The teenager, 18, says he is no longer alone after finding a "new family" through sports and is making friends in his first Special Olympics World Games in Abu Dhabi this year.
A star goalkeeper for Thailand, Mr Butsuri dives and slides to save strikes from opponents that have included Germany and Ghana.
Sports has transformed him from a child who never made eye contact or interacted with people to a confident athlete keen to do his country proud.
“For many years, I felt lonely. I’m not alone any more. Sports has given me a new family. With Special Olympics Thailand, I train in table tennis, football and athletics. Everybody can follow their dream. I play football. My dream came true,” he told The National.
“I always wanted to play for my country. Playing football feels good.”
Mr Butsuri’s story has been punctuated by loneliness since the age of four, when his parents battled drug addiction and neglected him and his nine siblings.
While some of his brothers and sisters were adopted, Mr Butsuri was sent to an orphanage in Lopburi, a city 150 kilometres north-east of Thai capital Bangkok.
The athlete lived with a foster family for five years but when things did not work out, he returned to the orphanage.
His developmental delays were picked up later at school and it exposed him to taunts from classmates, who made fun of his inability to keep up with school work.
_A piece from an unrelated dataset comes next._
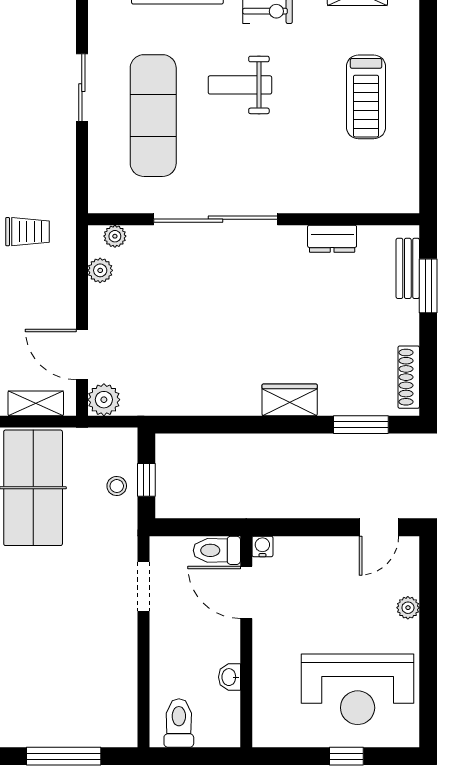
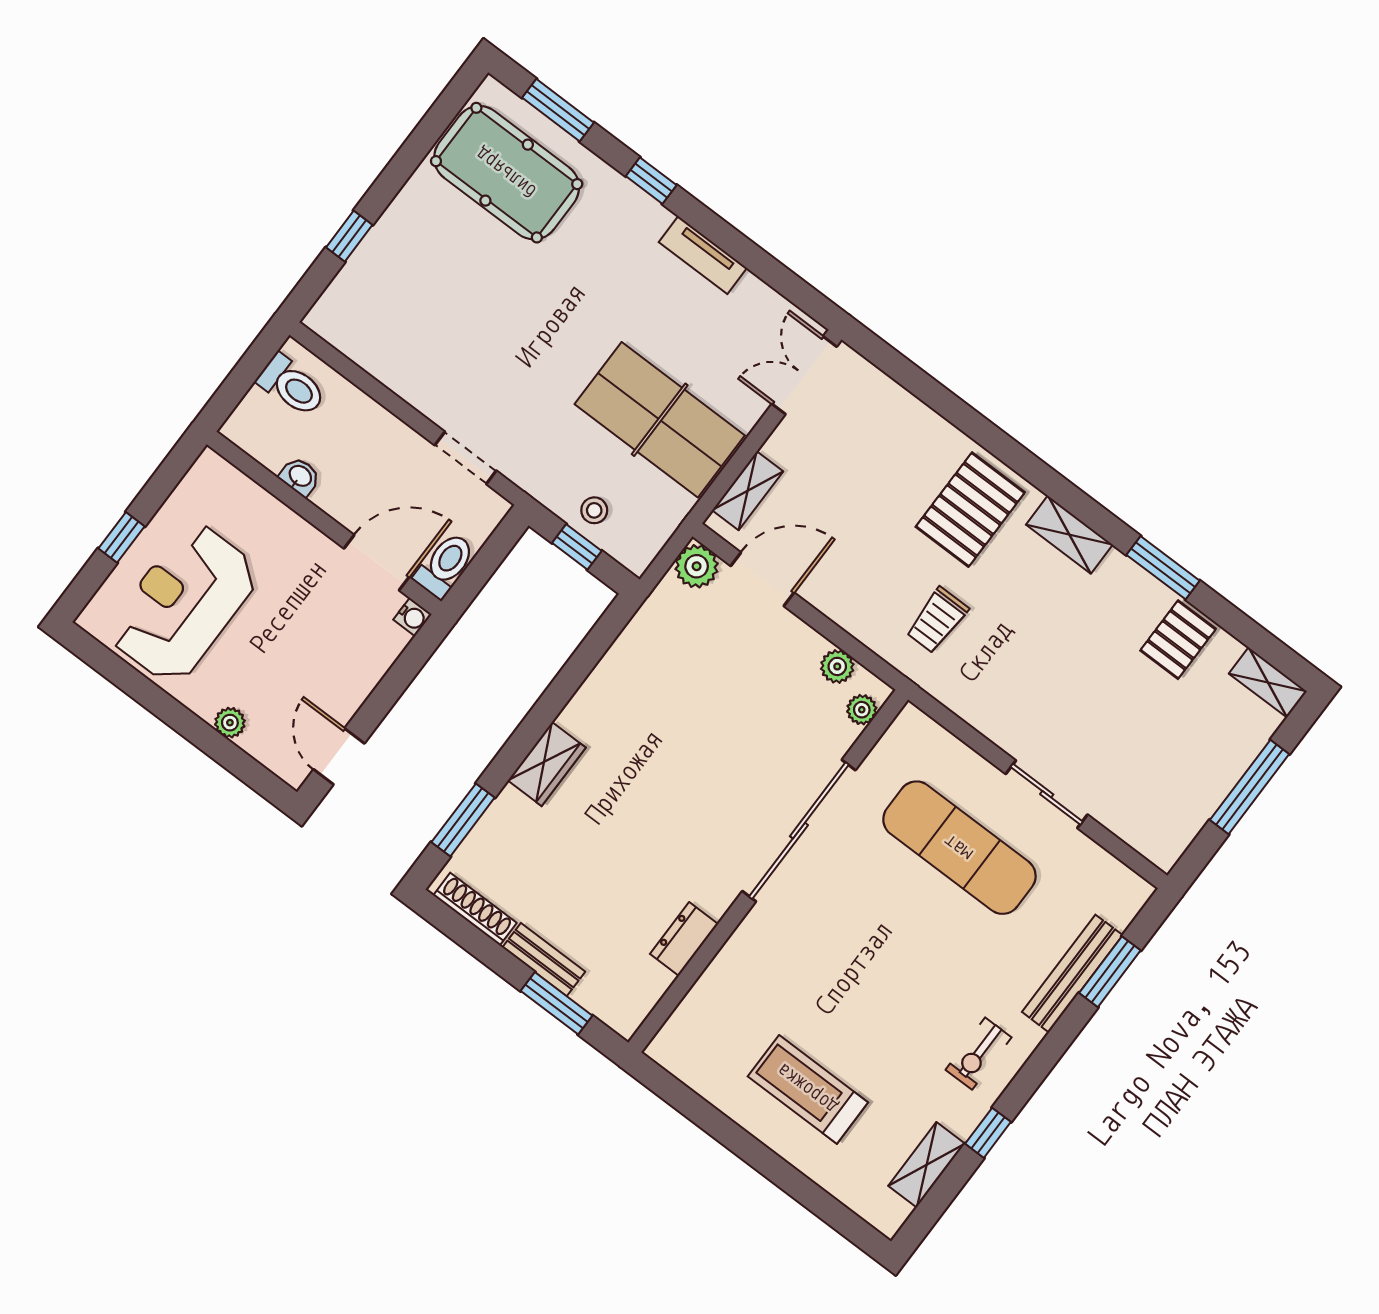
weight bench: (240, 85) -> (922, 965), removed
bench: (408, 268) -> (544, 960), moved
window: (64, 756) -> (349, 236), width x0.46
“In that school, children were not nice, not friendly,” said the soft-spoken Mr Butsuri.
“They mimicked me, they said I’m 'not normal'. It was better when I moved to a special school. I had more friends and there were activities.”
Dr Adinun Apivatgaroon, Thailand's team doctor, said there were similar stories of rejection of children with intellectual disabilities who were not diagnosed early.
“The problem occurs in the first phase of learning, before that no one recognises there is anything different. Not knowing why there is a difference in their abilities makes the children very unhappy,” said Dr Apivatgaroon.
Apart from sports, Mr Butsuri’s personal life has taken a positive turn, too.
A year ago, a social worker at the orphanage welcomed him into her home.
Still quiet for his age, Mr Butsuri, has told Thai officials that he finally has a sense of belonging in a “real family that cares”.
The orphanage has maintained contact with his parents. But scarred by the years of neglect, the footballer has told the orphanage he does not want to meet his family because the memories of his childhood are too upsetting.
“Maybe I will see them after I grow up, not now,” he said.
Head coach Sumran Chamchoi has seen Mr Butsuri change over the past decade, from a child who sat rooted to the spot to an active, talented sportsman.
“Ardul would sit still by himself. He was not responsive. Football has changed him because now he likes to participate, he communicates. He is not so shy any more,” said Mr Chamchoi.
Sport has also made him physically stronger and more able to overcome the colds and fever he frequently suffered from before.
Mr Chamchoi said it was easier to teach children with intellectual disabilities.
“They are like white paper. They have the ability to absorb a lot and train hard.”
Mr Butsuri's ambition is to train as a mechanic of cars and motorcycles, but he wants to continue to compete in the Special Olympics World Games.
“I want to work hard and win medals for my country," he said.